- _ACTIVITY_
How many lines in the data below contain the word "schon"? State only the number.

*** Opening of DATA FOR ANALYSIS ***

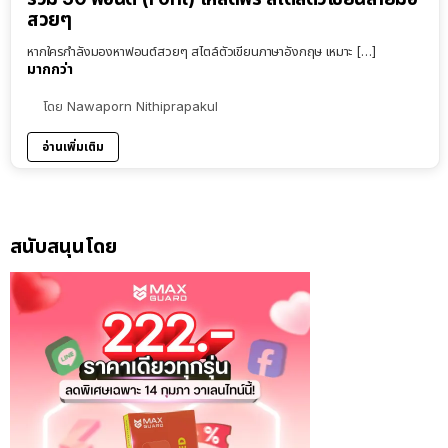
สวยๆ
หากใครกำลังมองหาฟอนต์สวยๆ สไตล์ตัวเขียนภาษาอังกฤษ เหมาะ […]
มากกว่า
โดย
Nawaporn Nithiprapakul
อ่านเพิ่มเติม
สนับสนุนโดย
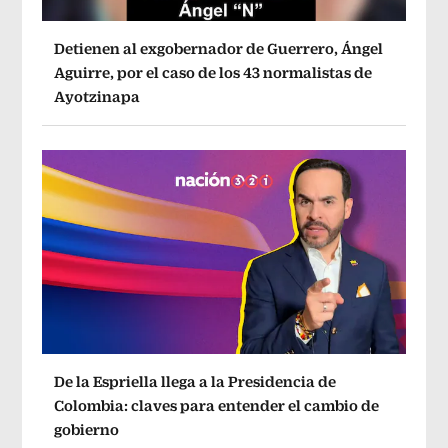
Detienen al exgobernador de Guerrero, Ángel
Aguirre, por el caso de los 43 normalistas de
Ayotzinapa
De la Espriella llega a la Presidencia de
Colombia: claves para entender el cambio de
gobierno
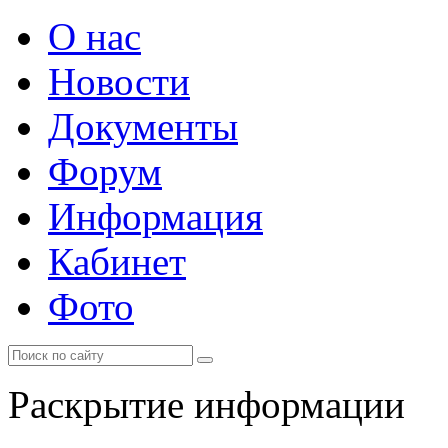
О нас
Новости
Документы
Форум
Информация
Кабинет
Фото
Раскрытие информации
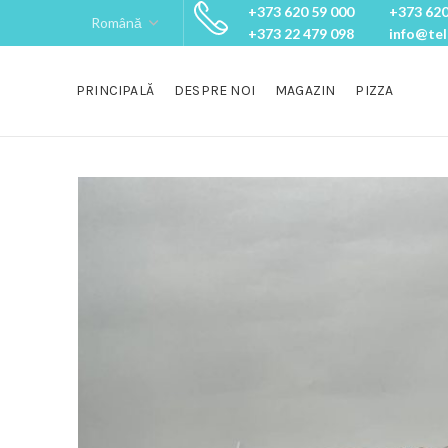
+373 620 59 000
+373 620
+373 22 479 098
info@te
PRINCIPALĂ
DESPRE NOI
MAGAZIN
PIZZA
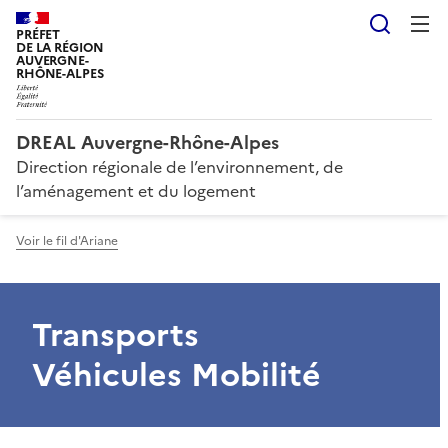
Reche
PRÉFET
DE LA RÉGION
AUVERGNE-
RHÔNE-ALPES
DREAL Auvergne-Rhône-Alpes
Direction régionale de l’environnement, de
l’aménagement et du logement
Voir le fil d'Ariane
Transports
Véhicules Mobilité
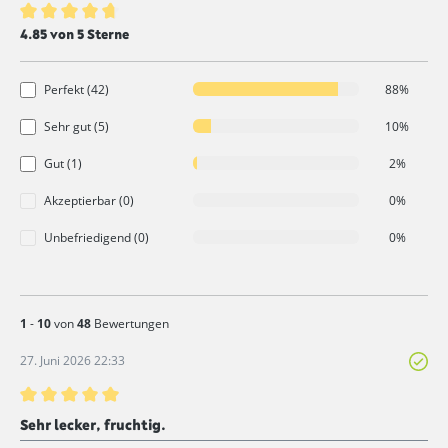
Durchschnittliche Bewertung von 4.8 von 5 Sternen
4.85 von 5 Sterne
Perfekt (42)
88%
Sehr gut (5)
10%
Gut (1)
2%
Akzeptierbar (0)
0%
Unbefriedigend (0)
0%
1
-
10
von
48
Bewertungen
27. Juni 2026 22:33
Bewertung mit 5 von 5 Sternen
Sehr lecker, fruchtig.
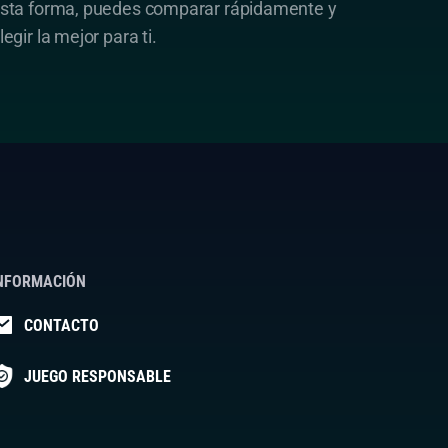
sta forma, puedes comparar rápidamente y
legir la mejor para ti.
NFORMACIÓN
CONTACTO
JUEGO RESPONSABLE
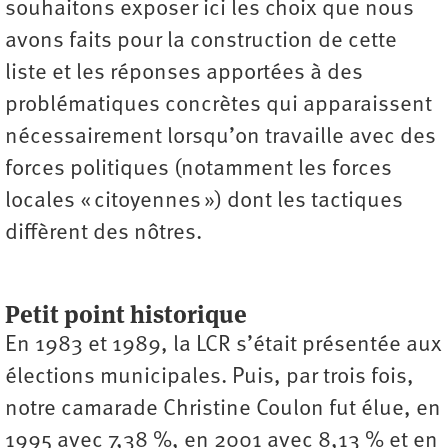
souhaitons exposer ici les choix que nous
avons faits pour la construction de cette
liste et les réponses apportées à des
problématiques concrètes qui apparaissent
nécessairement lorsqu’on travaille avec des
forces politiques (notamment les forces
locales « citoyennes ») dont les tactiques
diffèrent des nôtres.
Petit point historique
En 1983 et 1989, la LCR s’était présentée aux
élections municipales. Puis, par trois fois,
notre camarade Christine Coulon fut élue, en
1995 avec 7,38 %, en 2001 avec 8,13 % et en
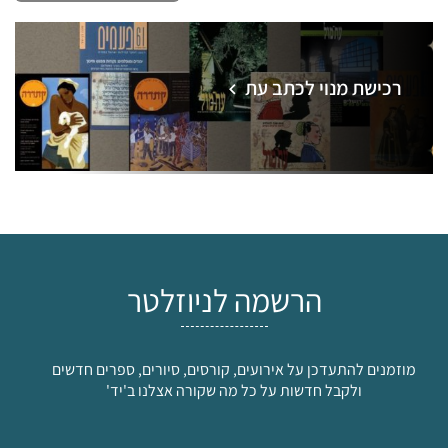
רכישת מנוי לכתב עת
הרשמה לניוזלטר
מוזמנים להתעדכן על אירועים, קורסים, סיורים, ספרים חדשים
ולקבל חדשות על כל מה שקורה אצלנו ב'יד'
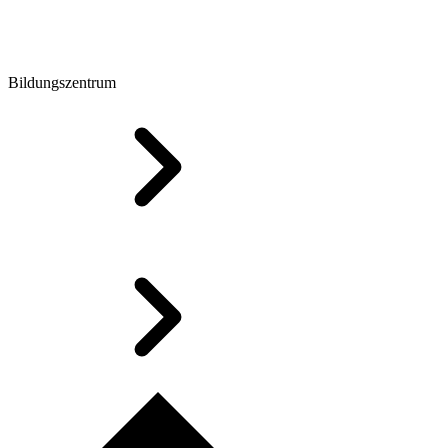
Bildungszentrum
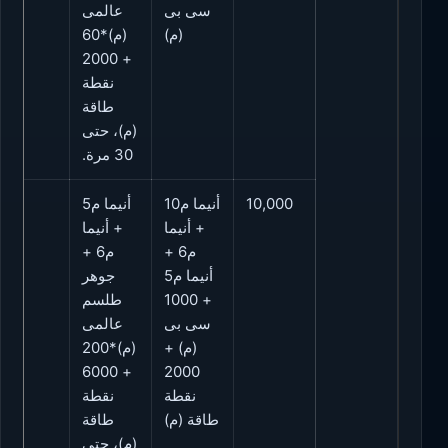
سى بى
عالمى
(م)
(م)*60
+ 2000
نقطة
طاقة
(م)، حتى
30 مرة.
10,000
أنيما م10
أنيما م5
10
+ أنيما
+ أنيما
م6 +
م6 +
أنيما م5
جوهر
+ 1000
طلسم
سى بى
عالمى
(م) +
(م)*200
+ 6000
2000
نقطة
نقطة
طاقة (م)
طاقة
(م)، حتى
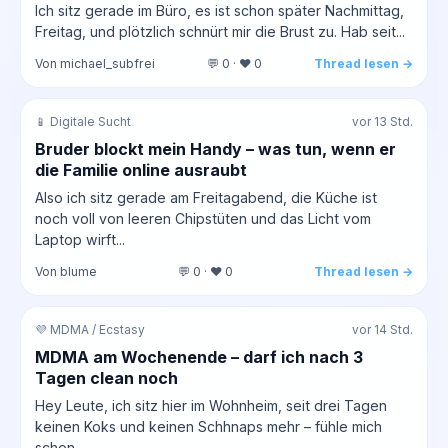
Ich sitz gerade im Büro, es ist schon später Nachmittag,
Freitag, und plötzlich schnürt mir die Brust zu. Hab seit...
Von michael_subfrei
💬 0 · ❤️ 0
Thread lesen →
📱 Digitale Sucht
vor 13 Std.
Bruder blockt mein Handy – was tun, wenn er
die Familie online ausraubt
Also ich sitz gerade am Freitagabend, die Küche ist
noch voll von leeren Chipstüten und das Licht vom
Laptop wirft...
Von blume
💬 0 · ❤️ 0
Thread lesen →
💜 MDMA / Ecstasy
vor 14 Std.
MDMA am Wochenende – darf ich nach 3
Tagen clean noch
Hey Leute, ich sitz hier im Wohnheim, seit drei Tagen
keinen Koks und keinen Schhnaps mehr – fühle mich
schon...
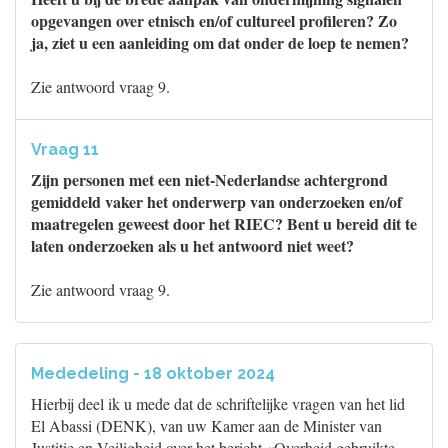
opgevangen over etnisch en/of cultureel profileren? Zo
ja, ziet u een aanleiding om dat onder de loep te nemen?
Zie antwoord vraag 9.
Vraag 11
Zijn personen met een niet-Nederlandse achtergrond
gemiddeld vaker het onderwerp van onderzoeken en/of
maatregelen geweest door het RIEC? Bent u bereid dit te
laten onderzoeken als u het antwoord niet weet?
Zie antwoord vraag 9.
Mededeling - 18 oktober 2024
Hierbij deel ik u mede dat de schriftelijke vragen van het lid
El Abassi (DENK), van uw Kamer aan de Minister van
Justitie en Veiligheid over het bericht «Overheid gebruikte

*** Close of DATA FOR ANALYSIS ***

- _ANSWER SECTION_
2